### What is being asked
Report every line in the listing below where the string "Alexander" shows up.

### Records for the task
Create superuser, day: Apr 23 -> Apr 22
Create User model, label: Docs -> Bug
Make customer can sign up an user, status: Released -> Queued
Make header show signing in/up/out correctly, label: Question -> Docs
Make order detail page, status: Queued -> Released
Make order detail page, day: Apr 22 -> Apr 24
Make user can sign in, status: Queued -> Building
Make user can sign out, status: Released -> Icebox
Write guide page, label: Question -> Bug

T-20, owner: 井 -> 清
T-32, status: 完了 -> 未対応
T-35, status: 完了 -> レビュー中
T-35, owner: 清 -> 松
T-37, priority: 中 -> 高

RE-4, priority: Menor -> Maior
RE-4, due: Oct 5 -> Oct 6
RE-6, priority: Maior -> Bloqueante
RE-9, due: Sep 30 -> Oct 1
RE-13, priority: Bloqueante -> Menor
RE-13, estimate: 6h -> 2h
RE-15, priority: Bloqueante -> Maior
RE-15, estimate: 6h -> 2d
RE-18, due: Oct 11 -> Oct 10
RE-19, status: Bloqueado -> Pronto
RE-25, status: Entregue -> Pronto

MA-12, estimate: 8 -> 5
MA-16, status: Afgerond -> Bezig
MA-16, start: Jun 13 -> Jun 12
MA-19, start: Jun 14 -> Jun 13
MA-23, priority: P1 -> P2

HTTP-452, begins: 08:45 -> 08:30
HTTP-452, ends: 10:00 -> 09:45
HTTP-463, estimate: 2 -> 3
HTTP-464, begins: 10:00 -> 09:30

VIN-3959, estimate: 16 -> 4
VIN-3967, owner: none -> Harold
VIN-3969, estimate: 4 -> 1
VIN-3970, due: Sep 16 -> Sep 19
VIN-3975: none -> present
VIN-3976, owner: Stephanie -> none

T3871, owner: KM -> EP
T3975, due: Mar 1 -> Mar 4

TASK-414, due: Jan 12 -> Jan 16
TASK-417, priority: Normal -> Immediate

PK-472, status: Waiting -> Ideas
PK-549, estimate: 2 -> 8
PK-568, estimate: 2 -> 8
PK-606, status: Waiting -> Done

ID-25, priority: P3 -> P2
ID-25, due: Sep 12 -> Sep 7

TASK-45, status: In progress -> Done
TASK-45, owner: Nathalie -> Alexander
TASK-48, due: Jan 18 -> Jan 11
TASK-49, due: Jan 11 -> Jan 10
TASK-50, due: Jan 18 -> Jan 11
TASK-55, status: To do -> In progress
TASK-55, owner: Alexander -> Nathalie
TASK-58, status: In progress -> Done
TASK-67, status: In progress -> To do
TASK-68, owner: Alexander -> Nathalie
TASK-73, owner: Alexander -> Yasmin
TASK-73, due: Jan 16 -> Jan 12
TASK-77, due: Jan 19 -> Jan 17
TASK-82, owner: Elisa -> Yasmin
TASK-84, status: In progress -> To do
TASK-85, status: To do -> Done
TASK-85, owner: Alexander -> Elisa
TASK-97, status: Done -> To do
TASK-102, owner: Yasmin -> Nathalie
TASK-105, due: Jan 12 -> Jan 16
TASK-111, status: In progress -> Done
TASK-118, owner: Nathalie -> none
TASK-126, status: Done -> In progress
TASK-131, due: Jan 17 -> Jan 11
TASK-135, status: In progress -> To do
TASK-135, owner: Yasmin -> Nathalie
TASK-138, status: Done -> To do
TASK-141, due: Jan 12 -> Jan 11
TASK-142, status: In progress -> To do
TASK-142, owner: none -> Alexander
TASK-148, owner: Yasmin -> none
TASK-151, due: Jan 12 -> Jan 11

### Solution to this exercise
TASK-45, owner: Nathalie -> Alexander
TASK-55, owner: Alexander -> Nathalie
TASK-68, owner: Alexander -> Nathalie
TASK-73, owner: Alexander -> Yasmin
TASK-85, owner: Alexander -> Elisa
TASK-142, owner: none -> Alexander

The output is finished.